My palms, slick with sweat, slipped on the leather hilt of my knife. I went to wipe them on the black cotton of my tunic, and as I passed the knife to my left hand, it slid free and clattered to the cobblestones. The striking of metal was a shout in the silent streets of Armoede.
Bending over to pick up my weapon, I noticed that my hands were shaking badly. I scooped the blade from the street and tucked it into my belt, not trusting myself to hold it firmly.
The moon, which had been clouded over earlier, had emerged, cast a ghostly light over the run down houses and poorly cobbled streets. By its brightness I picked my way through winding alleys. Alden had agreed to meet me when the moon reached its peak, and it had already begun its descent. I needed to hurry, but could only force my legs to move slowly.
My heart beat like a war drum, and I shivered in the warm night.
When I finally reached Alden, he was turning back and forth in the alley we had chosen to meet in, flicking his eyes from side to side in nervous glances.
“Great Ano!” he cried when he saw me. “I was starting to worry.” He grimaced at the sweat straining my clothes. “Why are you so sweaty?” he asked.

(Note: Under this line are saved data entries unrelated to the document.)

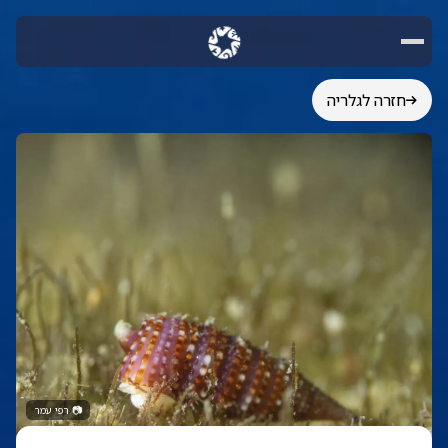
חזרה לגלריה
📷
רפי עמר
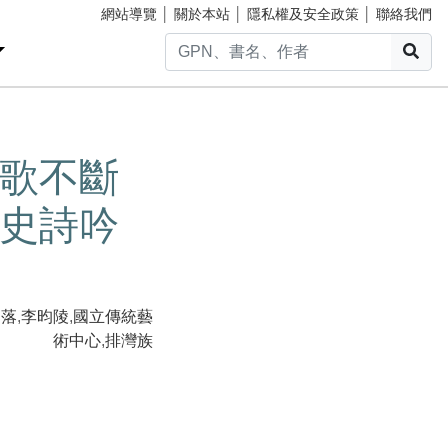
網站導覽
│
關於本站
│
隱私權及安全政策
│
聯絡我們
搜
歌不斷
史詩吟
部落
,
李昀陵
,
國立傳統藝
術中心
,
排灣族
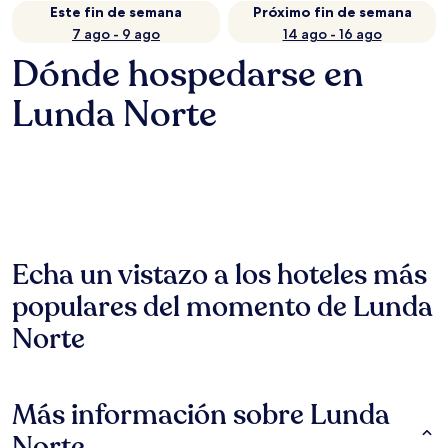
Este fin de semana
Próximo fin de semana
7 ago - 9 ago
14 ago - 16 ago
Dónde hospedarse en
Lunda Norte
Echa un vistazo a los hoteles más
populares del momento de Lunda
Norte
Más información sobre Lunda
Norte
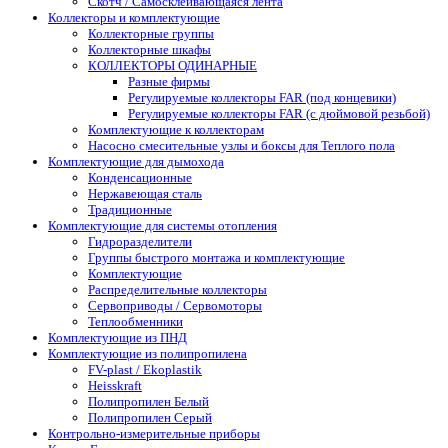
Скотч / Самосклеивающаяся лента
Коллекторы и комплектующие
Коллекторные группы
Коллекторные шкафы
КОЛЛЕКТОРЫ ОДИНАРНЫЕ
Разные фирмы
Регулируемые коллекторы FAR (под концевики)
Регулируемые коллекторы FAR (с дюймовой резьбой)
Комплектующие к коллекторам
Насосно смесительные узлы и боксы для Теплого пола
Комплектующие для дымохода
Конденсационные
Нержавеющая сталь
Традиционные
Комплектующие для системы отопления
Гидроразделители
Группы быстрого монтажа и комплектующие
Комплектующие
Распределительные коллекторы
Сервоприводы / Сервомоторы
Теплообменники
Комплектующие из ПНД
Комплектующие из полипропилена
FV-plast / Ekoplastik
Heisskraft
Полипропилен Белый
Полипропилен Серый
Контрольно-измерительные приборы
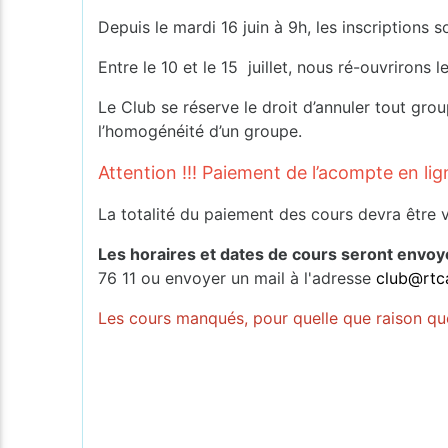
Depuis le mardi 16 juin à 9h, les inscription
Entre le 10 et le 15 juillet, nous ré-ouvrirons 
Le Club se réserve le droit d’annuler tout grou
l’homogénéité d’un groupe.
Attention !!! Paiement de l’acompte en lig
La totalité du paiement des cours devra être 
Les horaires et dates de cours seront envoyé
76 11 ou envoyer un mail à l'adresse
club@rtc
Les cours manqués, pour quelle que raison que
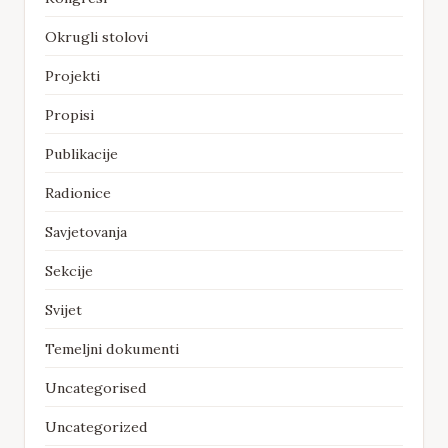
Okrugli stolovi
Projekti
Propisi
Publikacije
Radionice
Savjetovanja
Sekcije
Svijet
Temeljni dokumenti
Uncategorised
Uncategorized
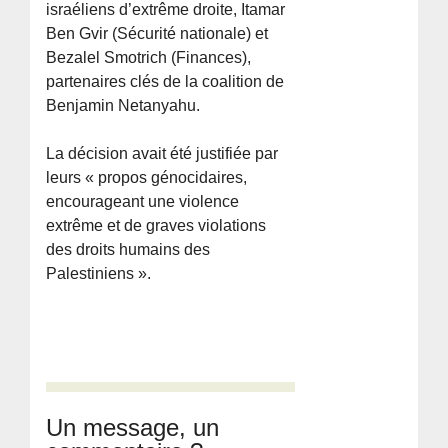
israéliens d’extrême droite, Itamar
Ben Gvir (Sécurité nationale) et
Bezalel Smotrich (Finances),
partenaires clés de la coalition de
Benjamin Netanyahu.
La décision avait été justifiée par
leurs « propos génocidaires,
encourageant une violence
extrême et de graves violations
des droits humains des
Palestiniens ».
Un message, un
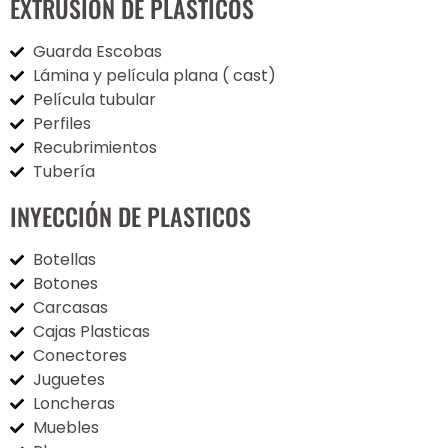
EXTRUSIÓN DE PLASTICOS
Guarda Escobas
Lámina y película plana ( cast)
Película tubular
Perfiles
Recubrimientos
Tubería
INYECCIÓN DE PLASTICOS
Botellas
Botones
Carcasas
Cajas Plasticas
Conectores
Juguetes
Loncheras
Muebles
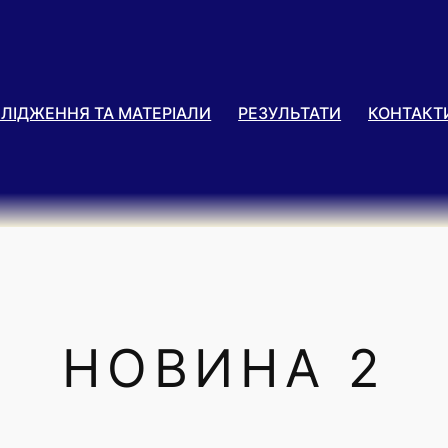
ЛІДЖЕННЯ ТА МАТЕРІАЛИ
РЕЗУЛЬТАТИ
КОНТАКТ
НОВИНА 2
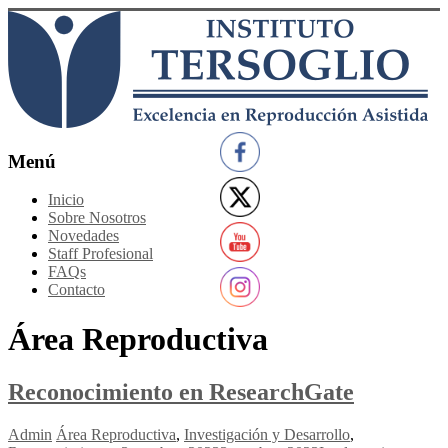
Saltar
al
contenido
Instituto
Menú
Tersoglio
Inicio
Sobre Nosotros
Reproducción
Novedades
Asistida
Staff Profesional
FAQs
Contacto
Área Reproductiva
Reconocimiento en ResearchGate
Admin
Área Reproductiva
,
Investigación y Desarrollo
,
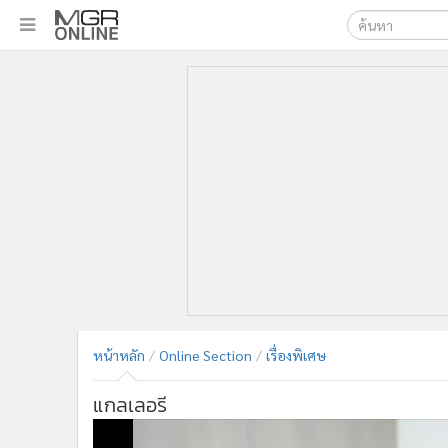
เลือกเครื่องมือท
•
หน้าหลัก
ค้นหา
•
ทันเหตุการณ์
Google
•
ภาคใต้
•
ภูมิภาค
MGR Onl
•
Online Section
ค้นหาขั
•
บันเทิง
•
ผู้จัดการรายวัน
•
คอลัมนิสต์
•
ละคร
•
CbizReview
•
Cyber BIZ
หน้าหลัก
Online Section
เรื่องพิเศษ
•
ผู้จัดกวน
•
Good health & Well-being
แกลเลอรี
•
Green Innovation & SD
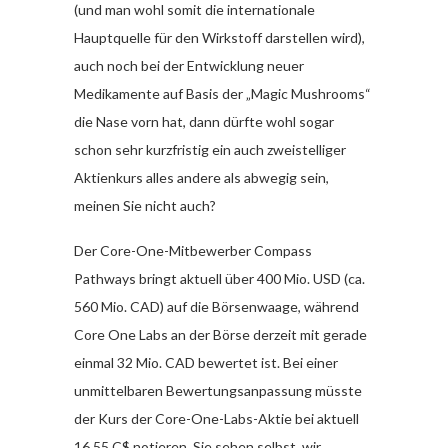
(und man wohl somit die internationale
Hauptquelle für den Wirkstoff darstellen wird),
auch noch bei der Entwicklung neuer
Medikamente auf Basis der „Magic Mushrooms“
die Nase vorn hat, dann dürfte wohl sogar
schon sehr kurzfristig ein auch zweistelliger
Aktienkurs alles andere als abwegig sein,
meinen Sie nicht auch?
Der Core-One-Mitbewerber Compass
Pathways bringt aktuell über 400 Mio. USD (ca.
560 Mio. CAD) auf die Börsenwaage, während
Core One Labs an der Börse derzeit mit gerade
einmal 32 Mio. CAD bewertet ist. Bei einer
unmittelbaren Bewertungsanpassung müsste
der Kurs der Core-One-Labs-Aktie bei aktuell
16,55 C$ notieren. Sie sehen selbst, wir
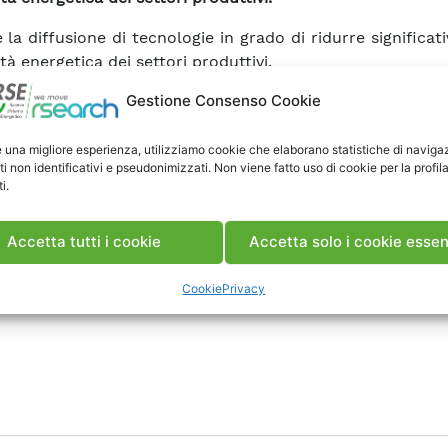
e la diffusione di tecnologie in grado di ridurre significa
ità energetica dei settori produttivi.
Gestione Consenso Cookie
e una migliore esperienza, utilizziamo cookie che elaborano statistiche di naviga
ti non identificativi e pseudonimizzati. Non viene fatto uso di cookie per la profil
i.
Accetta tutti i cookie
Accetta solo i cookie essen
Cookie
Privacy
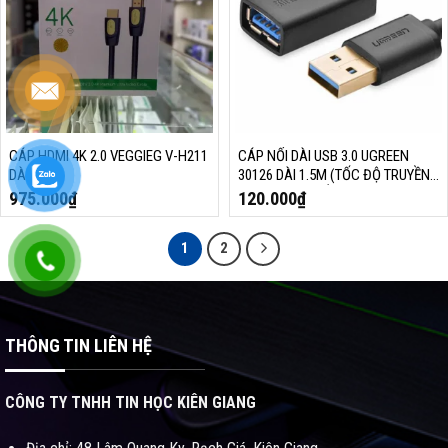
CÁP HDMI 4K 2.0 VEGGIEG V-H211
CÁP NỐI DÀI USB 3.0 UGREEN
DÀI 20M
30126 DÀI 1.5M (TỐC ĐỘ TRUYỀN
DỮ LIỆU LÊN ĐẾN 5GBPS, TƯƠNG
975.000
₫
120.000
₫
THÍCH USB 3.0 / 2.0 / 1.1)
1
2
THÔNG TIN LIÊN HỆ
CÔNG TY TNHH TIN HỌC KIÊN GIANG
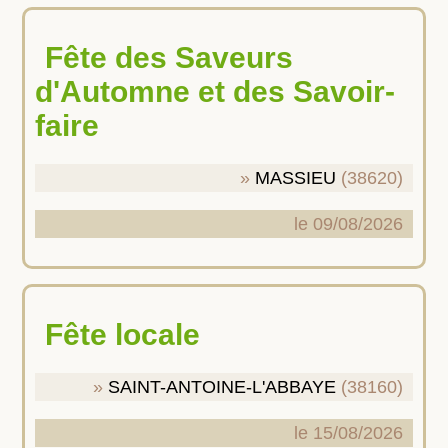
Fête des Saveurs
d'Automne et des Savoir-
faire
MASSIEU
(38620)
le 09/08/2026
Fête locale
SAINT-ANTOINE-L'ABBAYE
(38160)
le 15/08/2026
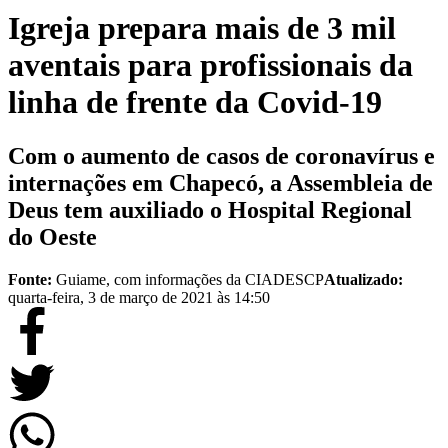
Igreja prepara mais de 3 mil
aventais para profissionais da
linha de frente da Covid-19
Com o aumento de casos de coronavírus e
internações em Chapecó, a Assembleia de
Deus tem auxiliado o Hospital Regional
do Oeste
Fonte:
Guiame, com informações da CIADESCP
Atualizado:
quarta-feira, 3 de março de 2021 às 14:50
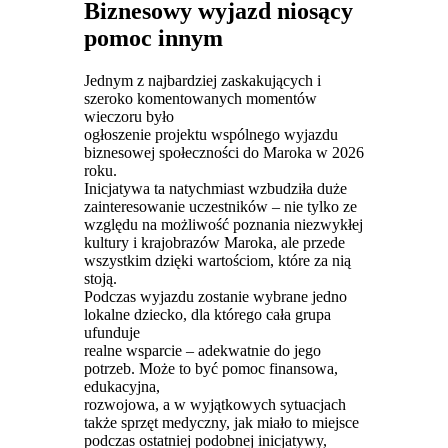
Biznesowy wyjazd niosący
pomoc innym
Jednym z najbardziej zaskakujących i
szeroko komentowanych momentów
wieczoru było
ogłoszenie projektu wspólnego wyjazdu
biznesowej społeczności do Maroka w 2026
roku.
Inicjatywa ta natychmiast wzbudziła duże
zainteresowanie uczestników – nie tylko ze
względu na możliwość poznania niezwykłej
kultury i krajobrazów Maroka, ale przede
wszystkim dzięki wartościom, które za nią
stoją.
Podczas wyjazdu zostanie wybrane jedno
lokalne dziecko, dla którego cała grupa
ufunduje
realne wsparcie – adekwatnie do jego
potrzeb. Może to być pomoc finansowa,
edukacyjna,
rozwojowa, a w wyjątkowych sytuacjach
także sprzęt medyczny, jak miało to miejsce
podczas ostatniej podobnej inicjatywy,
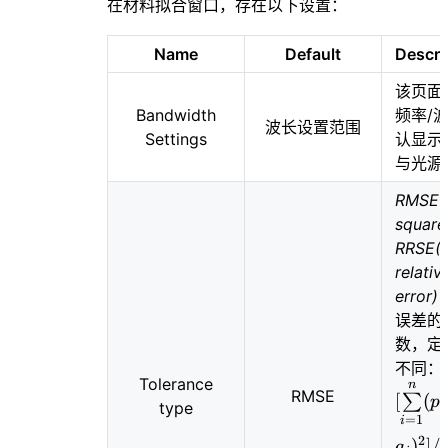
在材料拟合窗口，存在以下设置：
Name
Default
Descri
该页面
Bandwidth
频率/
波长设置范围
Settings
认显示
与光源
RMSE(
square
RRSE(
relati
error)
误差的
数，定
不同
Tolerance
n
RMSE
[
(
∑
p
type
i
=
1
i
2
)
]
/
[
a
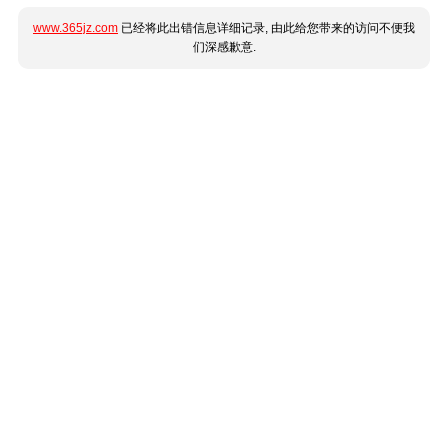
www.365jz.com
已经将此出错信息详细记录, 由此给您带来的访问不便我
们深感歉意.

“I had to run,” I said. If the drum in my chest had been beating a steady march, it now called for a charge. It beat so loudly I feared Alden would hear it.
“Shit,” he said, “I know I told you to hurry, but you could have just walked quickly.”
“What did you want to talk about?” I asked.
Alden’s face clouded over. “The Treasury is putting pressure on me,” he said. “I don’t know how long I can last before I give them what they want.”
“You know you can’t do that,” I said. “If you get caught moving assassins for them, it’ll be your head on a stake above Aumont.”
“And if I don’t do it my head will end up in the sewer. One of their bruisers was in my house last night. My house! He slammed me against the wall and threatened to strangle me then and there. I’m not safe anywhere.”
“They won’t actually hurt you,” I said. “If anything happens to you, they have to spend time and effort to scare the shit out of the next harbormaster. Their bruisers are only there to scare you.” I prayed that Alden would see sense, so I could avoid carrying out my plan.
“Well, they’ve done a damn good job. I’m scared out of my mind. I see assassins around every corner. I can’t resist much longer.”
“You have to!”
“I can’t!” Alden collapsed into tears. “What am I going to do?” he asked.
Tears on my face mirrored those streaking down Alden’s. “It sounds like you’ve already decided.”
For a few moments, only his terrified crying broke the silent night. Then, he steeled himself. “I guess I have,” he said. “I know it isn’t right, but I have to do what they say.”
My heart stopped its frenzied beating and simply fell from my chest. “I was afraid you would say that.”
“You have to understand. Lord Jaspin might catch me, but the Treasury will kill me.”
“I understand.” I pulled Alden into a hug.
“And you’ll forgive me.”
Fighting against the shaking of my hands, I pulled the knife from my belt and slammed it three times into his back. “No,” I said. “That I cannot do.”